I also had quite a few people walk up to me and compliment me on the [lightning talk] I gave at CppCon 2016. I hadn’t ever given a talk before which is why I’m constantly out of breath and talking way too fast. Still, it was nice to know that people got some use out of it and went out of their way to tell me.
Overall, I received quite a bit of positive feedback and I hope that it, and the
various discussions I had with people, will help kick off some initiatives to
improve the currently desecrated landscape that is the C++ build ecosystem. I
also had the
malice opportunity to force let my victims audience
listen to Rage Against The Machine’s “Killing In The Name” via the room’s
sound system to set the mood. Next time, I’ll play Powerman 5000’s “When
Worlds Collide”. You can’t stop me. It will happen.
To give a brief description of the presentation, I spoke at length of how our ecosystem is driving people away from C++. Yes, C++ is difficult. But there is no reason to require that the tooling surrounding the language also be difficult.
I later had the opportunity to give this same talk again after the conference to several people who had missed the talk. I had of course lamented that I hadn’t had time to speak about modules to Richard Smith or Gabriel Dos Reis. However, I had been discussing my issues with build systems and modules with one person from the LLVM team at Google. He’d been nodding and agreeing with me for the most part. Internally, I’d thought hah, this guys gets it. During this encore presentation I learned he was in fact Richard Smith. There is no lesson here, I just thought this was a neat anecdote displaying my ignorance.

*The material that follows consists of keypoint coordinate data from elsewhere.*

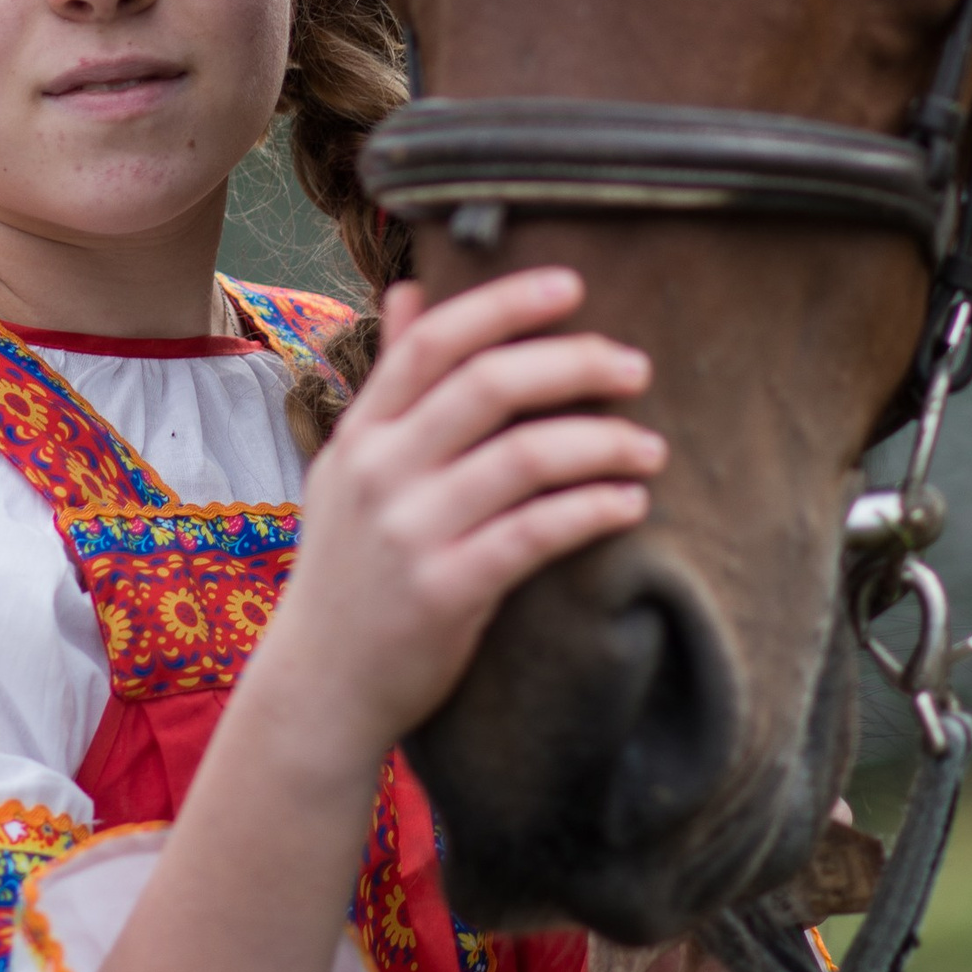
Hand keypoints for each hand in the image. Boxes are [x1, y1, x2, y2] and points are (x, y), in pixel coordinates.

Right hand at [242, 266, 662, 773]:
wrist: (321, 687)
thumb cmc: (351, 570)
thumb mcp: (351, 469)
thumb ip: (391, 381)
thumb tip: (411, 290)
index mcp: (361, 433)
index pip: (434, 342)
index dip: (505, 302)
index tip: (572, 284)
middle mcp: (379, 472)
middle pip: (489, 385)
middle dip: (574, 364)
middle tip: (636, 366)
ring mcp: (409, 531)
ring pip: (524, 457)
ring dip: (603, 442)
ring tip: (650, 446)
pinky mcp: (444, 590)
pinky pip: (535, 533)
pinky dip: (592, 509)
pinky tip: (631, 503)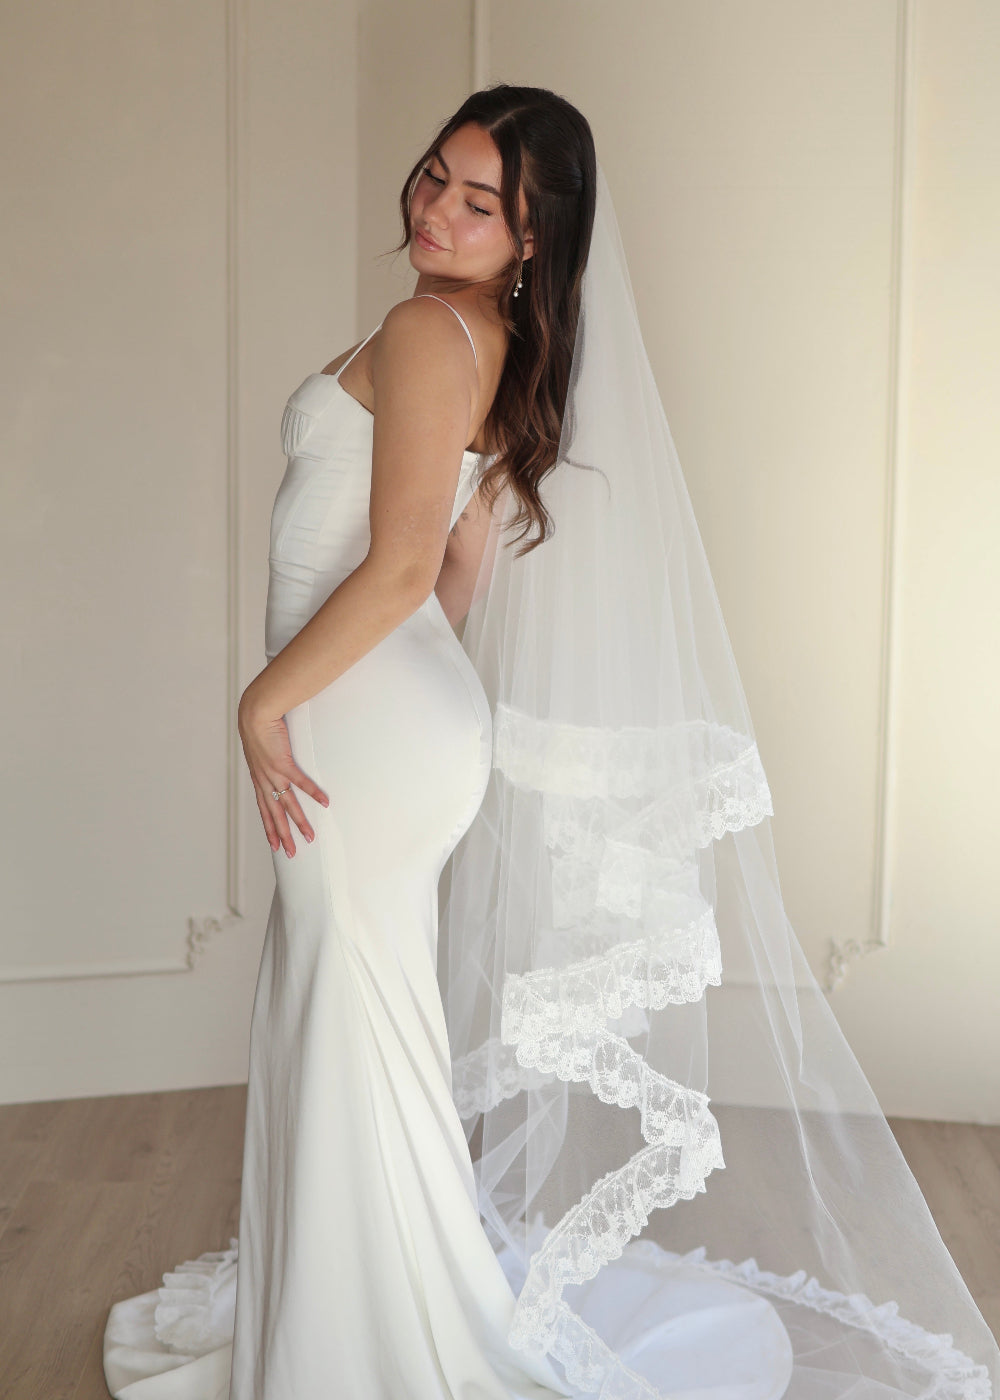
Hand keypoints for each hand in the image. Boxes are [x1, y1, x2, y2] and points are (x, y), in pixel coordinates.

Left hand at [238, 690, 329, 856]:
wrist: (254, 713)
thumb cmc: (258, 727)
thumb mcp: (260, 748)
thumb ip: (269, 758)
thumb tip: (278, 761)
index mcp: (259, 779)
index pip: (264, 810)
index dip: (269, 829)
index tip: (275, 845)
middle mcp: (264, 780)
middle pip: (275, 814)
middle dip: (283, 835)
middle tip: (292, 853)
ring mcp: (273, 773)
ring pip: (287, 804)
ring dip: (299, 822)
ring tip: (310, 836)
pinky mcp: (283, 763)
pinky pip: (300, 782)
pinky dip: (312, 793)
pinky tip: (324, 803)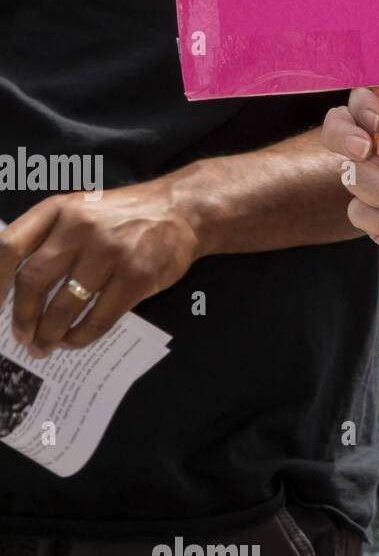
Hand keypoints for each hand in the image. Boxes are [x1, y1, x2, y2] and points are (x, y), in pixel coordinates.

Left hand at [0, 182, 200, 355]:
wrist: (184, 210)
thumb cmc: (125, 215)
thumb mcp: (82, 211)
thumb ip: (48, 238)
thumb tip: (11, 291)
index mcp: (60, 209)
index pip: (9, 246)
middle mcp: (81, 227)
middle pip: (32, 281)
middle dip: (21, 318)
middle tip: (22, 338)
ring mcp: (110, 251)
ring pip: (63, 305)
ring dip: (49, 334)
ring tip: (46, 346)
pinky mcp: (136, 276)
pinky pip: (98, 318)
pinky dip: (81, 337)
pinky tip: (76, 340)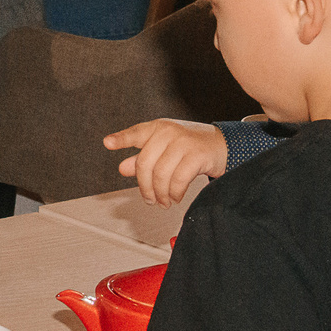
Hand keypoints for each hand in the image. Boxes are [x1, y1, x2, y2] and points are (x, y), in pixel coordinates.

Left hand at [103, 118, 226, 206]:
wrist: (223, 146)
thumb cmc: (191, 147)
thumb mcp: (165, 149)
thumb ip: (143, 157)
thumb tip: (122, 168)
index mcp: (158, 128)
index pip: (136, 133)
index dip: (121, 138)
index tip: (107, 143)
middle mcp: (169, 132)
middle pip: (145, 163)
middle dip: (145, 187)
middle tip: (149, 199)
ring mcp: (183, 142)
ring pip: (161, 175)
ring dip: (160, 194)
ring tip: (163, 201)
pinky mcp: (197, 155)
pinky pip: (178, 180)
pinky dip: (175, 193)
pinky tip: (176, 196)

Since CppCon ended, I gathered all my notes together on build system design, and have placed them into a private repository. Nicole Mazzuca and I have agreed to collaborate on a prototype build system/package manager combo for C and C++. This will likely take us both some time to get a working usable tool out for others to try out. We’ll be using a lot of the design approach I discussed in my talk, while attempting to have a simple upgrade path from the prototype to a full fledged usable product. We were going to be quiet about it, but we unofficially announced the project on Twitter. As we work out various pieces and subtools for this prototype, we’ll hopefully release them to the community at large. However, because we are prototyping these tools, we will be violating some of the design principles we want for the 1.0 release. This will be a long ways off, and I wouldn’t recommend getting excited. We do not, after all, have anything to show. Yet.